Excerpt provided.
* * * *

Analysis  |  By Christopher Cheney  
   October 06, 2016

Embarking on a "quest for unparalleled value," YNHHS has pared down spending system-wide in four categories.

This article was originally published on May 2, 2016.

A health system associated with one of the country's most respected institutions of higher learning is learning how to adapt to leaner times in the healthcare industry.

Last week, Yale-New Haven Health System, which operates three hospital campuses in the south-central region of Connecticut, co-hosted the first annual National Symposium on Value Innovation at Yale.

During a break at the symposium, Stephen Allegretto, CPA, MPH, who serves as vice president of strategic analytics and financial planning at YNNHS, told me the health system's leadership saw reimbursement cuts coming to Medicare and Medicaid in 2012. "We looked to the future and said, 'Whoa, our revenue is going to dry up. We need to look at this and see how we are going to get money out of the organization,' " Allegretto said.

In her keynote address launching the Yale symposium, YNHHS President and CEO Marna Borgstrom, MPH, said the health system's leadership has been committed to generating value for patients as opposed to emphasizing cost-cutting alone. She described the effort as a "quest for unparalleled value."

"It's not about what we can do, or what we need. It's about generating value for our patients," she said.

On the quality and patient safety side of the value equation, YNHHS has adopted several initiatives over the past four years such as the development of rapid response teams and the deployment of predictive analytics in clinical settings that have contributed to significant gains in patient outcomes. At YNHHS's St. Raphael Campus, those actions have generated a 30% mortality rate reduction.

* * * *

(Saved data entries)

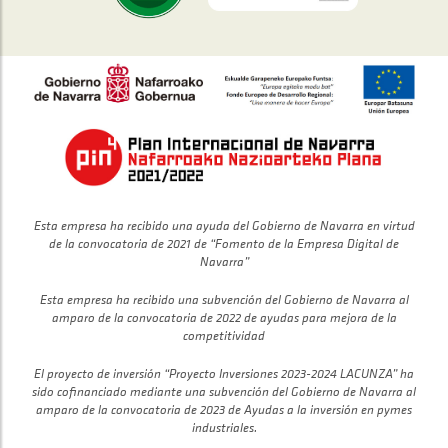
Esta empresa ha recibido una ayuda del Gobierno de Navarra en virtud
de la convocatoria de 2021 de “Fomento de la Empresa Digital de
Navarra”
Esta empresa ha recibido una subvención del Gobierno de Navarra al
amparo de la convocatoria de 2022 de ayudas para mejora de la
competitividad
El proyecto de inversión “Proyecto Inversiones 2023-2024 LACUNZA” ha
sido cofinanciado mediante una subvención del Gobierno de Navarra al
amparo de la convocatoria de 2023 de Ayudas a la inversión en pymes
industriales.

* * * *

Required tasks.
a. Using the article on Yale-New Haven Health System, decide whether each statement agrees with it. Answer yes or no for each, and quote the words that settle it. (i) The health system runs three hospital campuses in Connecticut. (ii) The health system's leadership saw Medicare and Medicaid reimbursement cuts coming in 2016. (iii) The St. Raphael Campus cut its mortality rate by 30%.
b. According to the article on Yale-New Haven Health System, what job does Stephen Allegretto hold?

Set of answers.
a.
(i) Yes: "which operates three hospital campuses in the south-central region of Connecticut"
(ii) No: "the health system's leadership saw reimbursement cuts coming to Medicare and Medicaid in 2012"
(iii) Yes: "At YNHHS's St. Raphael Campus, those actions have generated a 30% mortality rate reduction."

b. He is vice president of strategic analytics and financial planning.